When a bipartisan working group of lawmakers began meeting this month to discuss policies aimed at reducing youth crime, one proposal offered by some Republicans would allow police to hold young offenders beyond a six-hour limit to allow more time to seek a detention order. On Tuesday, Rovella said he did not believe that change was necessary.
Sen. Doug McCrory, D-Hartford, said policymakers need to focus on addressing systemic problems like poverty and limited opportunities in cities if they truly want to address the issue of youth crime. He said interventions need to occur long before children reach their teens.
“We gotta start reaching these children at the ages of 10, 11, 12 years old and stop catching them once they’re problem is already in front of our faces,” McCrory said. “If we gotta change policy when these kids are 15, 16, 17, we have lost the game.”
Although lawmakers continue to meet and discuss the issue, it remains unclear what changes they will eventually recommend and whether they will require legislation. In a morning press release, Senate Minority Leader Kevin Kelly, R-Stratford, called on other legislative leaders to broaden the scope of the bipartisan talks and open them to the public.
“Connecticut is at a crossroads when it comes to making our state safer,” Kelly said. “We can choose quick fixes and nibble around the edges. Or, we can start down a new path to not only establish appropriate consequences to combat crime, but also to prevent crime, to create opportunity and hope, and to rehabilitate by looking at the big picture.”
In a phone interview, House Speaker Matt Ritter said the process would be open to the public if lawmakers determined legislation was needed to address the problem.

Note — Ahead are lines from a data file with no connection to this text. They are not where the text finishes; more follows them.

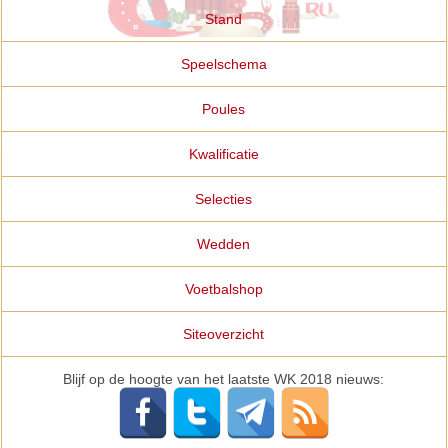
Stand
Speelschema
Poules
Kwalificatie
Selecties
Wedden
Voetbalshop
Siteoverzicht
Blijf op de hoogte van het laatste WK 2018 nieuws:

At that point, public hearings would be held, he said.
“I have no problem with that. I would remind [Kelly] that these meetings are bipartisan,” Ritter said. “So they’ve been working in good faith and having conversations with the judicial branch. But ultimately, when they’re ready to move forward with concepts, there will be a public hearing, absolutely. And I would encourage the Senate to stay engaged in the process.”
The spike in youth crime and auto thefts has played out around the country and some criminal justice experts believe the issue may subside alongside social disruptions due to the coronavirus pandemic.